— Directive A —
In the issue thread about stale Livy connections, rewrite the paragraph beginning "Given enough time of inactivity" more briefly, keeping its main facts.
— Directive B —
Continue the issue thread about stale Livy connections from the point where it stops.

— Selected extract —
***

MI-DPLA / combine

Combine /kämˌbīn/ - Metadata Aggregator Platform
MIT License
26 stars 11 forks source link

Livy sessions can acquire stale MySQL connection #304

Closed ghukill closed 6 years ago

ghukill commented 6 years ago

Given enough time of inactivity, Livy's DB connection will become stale, resulting in failures for any Spark related activities.

e.g.

Traceback (most recent call last):
  File "/usr/local/anaconda/envs/combine/lib/python3.5/site-packages/django/db/backends/utils.py", line 65, in execute
    return self.cursor.execute(sql, params)
  File "/usr/local/anaconda/envs/combine/lib/python3.5/site-packages/django/db/backends/mysql/base.py", line 101, in execute
    return self.cursor.execute(query, args)
  File "/usr/local/anaconda/envs/combine/lib/python3.5/site-packages/MySQLdb/cursors.py", line 250, in execute
    self.errorhandler(self, exc, value)

***

— Entries shown —
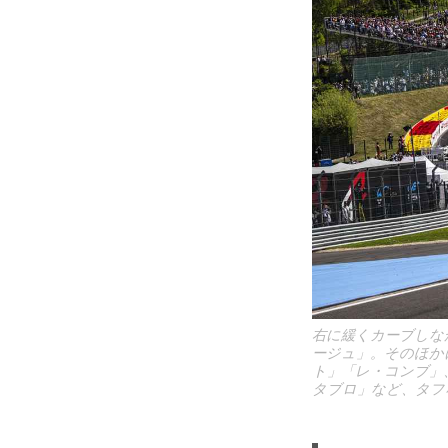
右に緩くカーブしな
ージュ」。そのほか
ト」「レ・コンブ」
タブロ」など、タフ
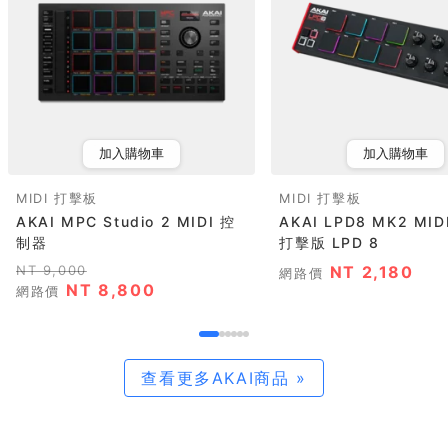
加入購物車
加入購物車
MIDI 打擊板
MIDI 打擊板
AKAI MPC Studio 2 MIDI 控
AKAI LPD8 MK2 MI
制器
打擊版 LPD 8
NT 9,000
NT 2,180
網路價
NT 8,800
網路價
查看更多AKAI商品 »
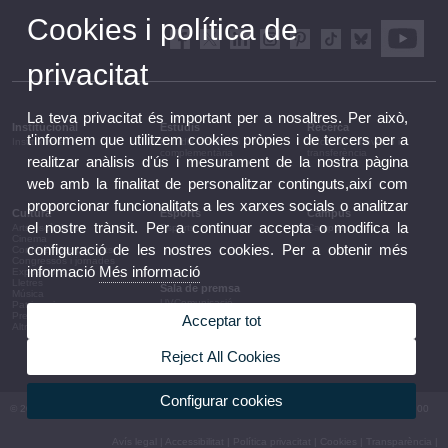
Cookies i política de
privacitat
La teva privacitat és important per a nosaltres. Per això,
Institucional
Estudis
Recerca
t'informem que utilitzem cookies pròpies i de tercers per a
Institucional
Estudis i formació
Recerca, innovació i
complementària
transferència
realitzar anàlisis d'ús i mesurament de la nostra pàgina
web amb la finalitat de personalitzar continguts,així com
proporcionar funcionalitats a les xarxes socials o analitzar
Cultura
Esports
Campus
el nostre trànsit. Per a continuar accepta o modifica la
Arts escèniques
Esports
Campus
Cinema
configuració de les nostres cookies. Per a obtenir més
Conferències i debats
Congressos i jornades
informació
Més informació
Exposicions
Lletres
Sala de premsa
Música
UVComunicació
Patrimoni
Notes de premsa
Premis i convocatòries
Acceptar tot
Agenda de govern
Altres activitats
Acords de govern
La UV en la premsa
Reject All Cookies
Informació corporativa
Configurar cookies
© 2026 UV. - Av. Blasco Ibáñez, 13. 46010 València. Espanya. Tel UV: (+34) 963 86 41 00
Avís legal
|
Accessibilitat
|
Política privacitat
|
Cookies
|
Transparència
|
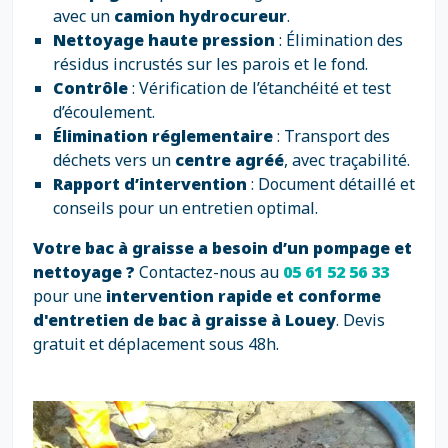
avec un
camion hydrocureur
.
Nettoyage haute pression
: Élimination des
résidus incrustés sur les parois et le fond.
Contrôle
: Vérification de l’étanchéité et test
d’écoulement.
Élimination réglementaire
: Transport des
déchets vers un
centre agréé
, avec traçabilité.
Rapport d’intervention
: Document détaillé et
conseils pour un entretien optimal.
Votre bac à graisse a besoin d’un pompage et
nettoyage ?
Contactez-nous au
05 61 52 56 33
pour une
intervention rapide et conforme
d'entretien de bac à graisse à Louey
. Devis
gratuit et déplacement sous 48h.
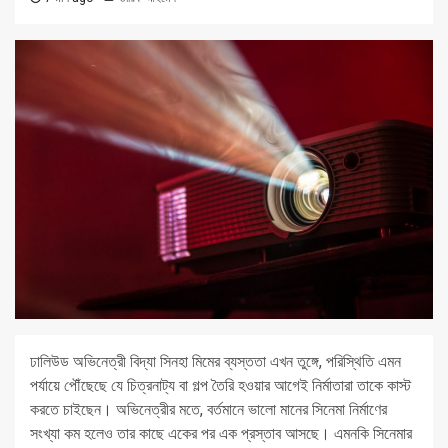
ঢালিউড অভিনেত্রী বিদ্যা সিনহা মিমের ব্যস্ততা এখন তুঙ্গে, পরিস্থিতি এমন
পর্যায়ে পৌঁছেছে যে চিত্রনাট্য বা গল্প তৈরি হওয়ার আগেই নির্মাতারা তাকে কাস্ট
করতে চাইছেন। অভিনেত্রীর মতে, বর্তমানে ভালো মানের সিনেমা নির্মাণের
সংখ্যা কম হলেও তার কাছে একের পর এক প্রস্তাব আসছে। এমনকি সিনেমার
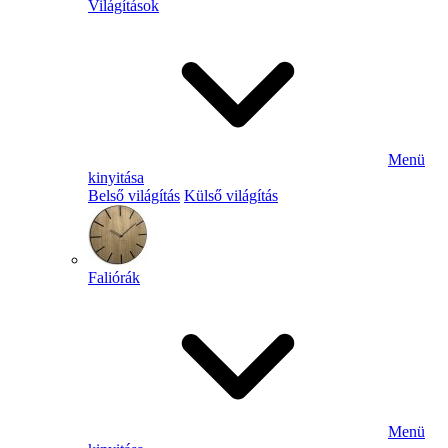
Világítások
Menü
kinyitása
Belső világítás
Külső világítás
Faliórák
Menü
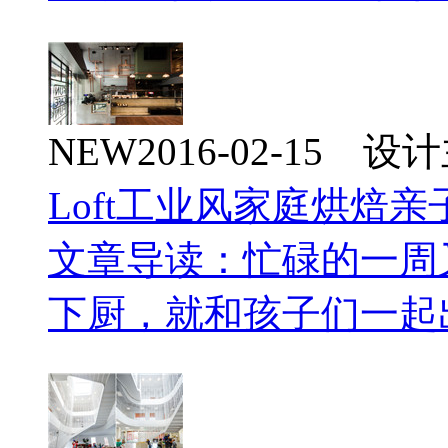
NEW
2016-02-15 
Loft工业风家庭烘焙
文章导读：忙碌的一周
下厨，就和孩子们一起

***

— Response area A —
After long inactivity, Livy's database connection goes stale and all Spark-related activities fail.

— Response area B —
  File "/usr/local/anaconda/envs/combine/lib/python3.5/site-packages/MySQLdb/connections.py", line 50, in defaulterrorhandler
    raise errorvalue
  File "/usr/local/anaconda/envs/combine/lib/python3.5/site-packages/MySQLdb/cursors.py", line 247, in execute
    res = self._query(query)
  File "/usr/local/anaconda/envs/combine/lib/python3.5/site-packages/MySQLdb/cursors.py", line 411, in _query
    rowcount = self._do_query(q)
  File "/usr/local/anaconda/envs/combine/lib/python3.5/site-packages/MySQLdb/cursors.py", line 374, in _do_query
    db.query(q)
  File "/usr/local/anaconda/envs/combine/lib/python3.5/site-packages/MySQLdb/connections.py", line 292, in query
    _mysql.connection.query(self, query)
_mysql_exceptions.OperationalError: (2006, 'MySQL server has gone away')

With the relatively new automatic restarting of Livy, this issue will address stale connections to the database.

Related re: background tasks: https://github.com/WSULib/combine/issues/224

ghukill commented 6 years ago

Proposing to bump mysql's wait_timeout to maximum value of 31536000 (1 year).

As not a high volume site, and MySQL no longer high I/O, don't need to worry much about open connections.

With Spark and background tasks both opening connections to SQL, becomes complex to run connection.close() before anytime it might be accessed. It's outside of the normal Django request/response cycle, which its believed is where connections are opened/closed, and would be complex to address.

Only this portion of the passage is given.